Winter 2007

Off the rails

Brian Griffin, who made management look dark and funny in the 1970s and 80s, turns his lens on rail workers and their bosses

Brian Griffin’s latest photography project is ‘Teamphoto’, an exhibition and book that celebrate the completion of Britain’s first new major railway for 60 years.

The Channel Tunnel Rail Link, now known as High Speed I (HSI), is a thrilling feat of engineering. It has taken nine years to build and includes new track, tunnels, bridges, station developments and the longest-span high-speed rail viaduct in Europe. More than 8000 people worked on the project, and ‘Teamphoto’ sets out to honour them.

It’s an ambitious project, and credit must go to art director Greg Horton of IC2, who convinced London & Continental Railways (LCR) to run with it, and to commission Griffin. However it can’t have been a hard choice. From the early 1970s, working with art director Roland Schenk on Management Today, Griffin created a new visual language for corporate imagery. The Swiss art director had identified the young photographer, fresh from art college, as ‘the new Robert Frank’, and their long commissioning relationship both disciplined and nurtured the photographer. He rarely talks of his career without citing the pivotal role Schenk played.
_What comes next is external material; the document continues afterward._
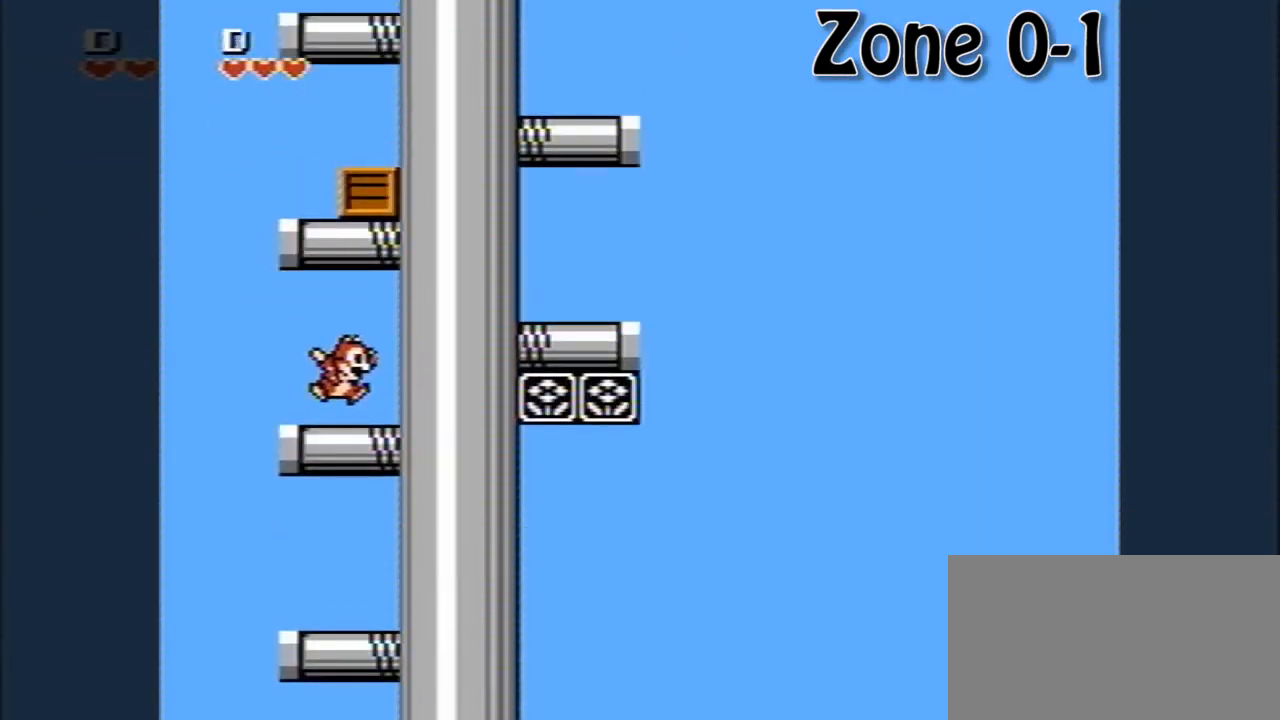
{"buttons": ["A"], "events": [[80, "DPAD_LEFT", "down"], [120, "A", "up"], [280, "DPAD_LEFT", "up"], [400, "A", "down"]]}
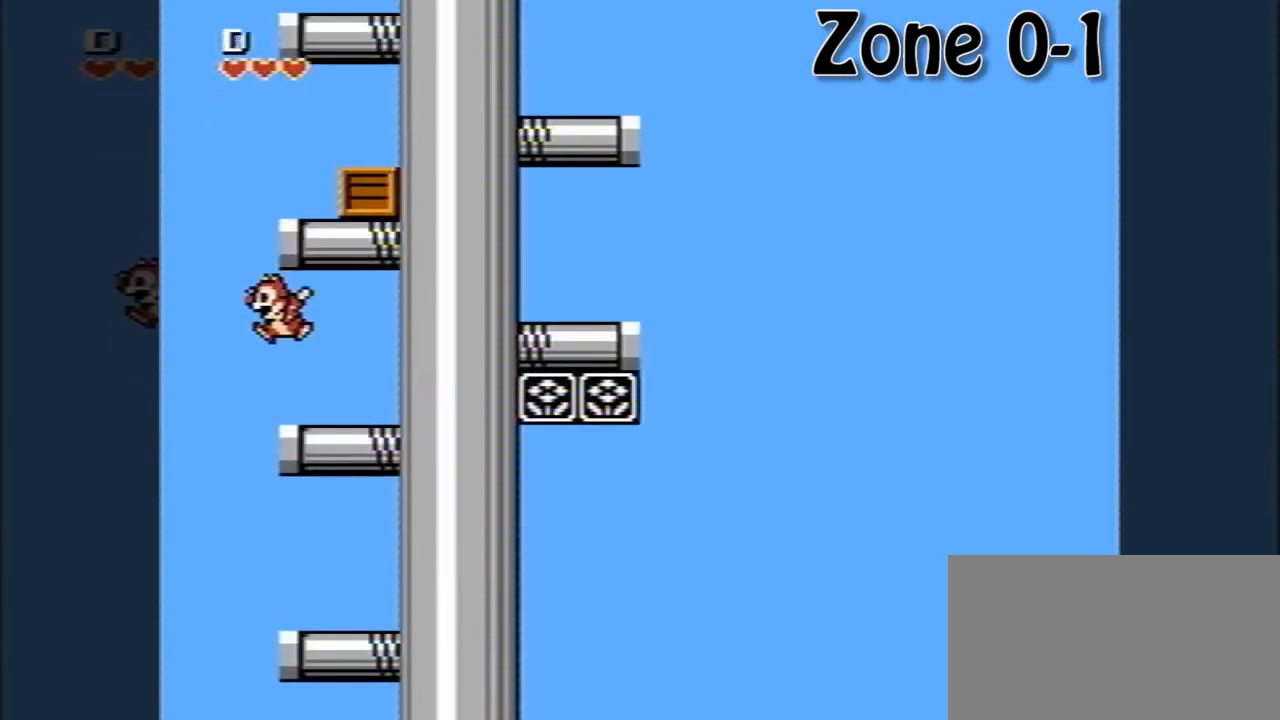
{"buttons": ["A", "DPAD_RIGHT"], "events": [[160, "A", "up"], [240, "A", "down"], [360, "DPAD_RIGHT", "down"]]}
While still at Manchester Polytechnic Griffin had decided to draw inspiration from a broad visual culture. He observed the potency of Christian iconography and the power of Soviet Constructivism and Surrealist juxtapositions. Classical paintings informed his lighting. He absorbed the dream world of the Belgian Symbolists, and the tension of 1950s American safety films. Schenk introduced him to the rich culture of Mitteleuropa with the novels of Kafka, and the films of Lang and Murnau. Little wonder that Griffin’s corporate world became one of dark narratives, of comedy, and allusion. It was a sophisticated visual interpretation that resonated for art directors seeking a way to represent the corporate landscape of the late Thatcher years.

Ralph Hume, welder. Photo by Brian Griffin.
Top: Liam, steel fixer. Portrait from ‘
Teamphoto’, 2007. This was published on the cover of the Sunday Times Magazine, 29 May 2005.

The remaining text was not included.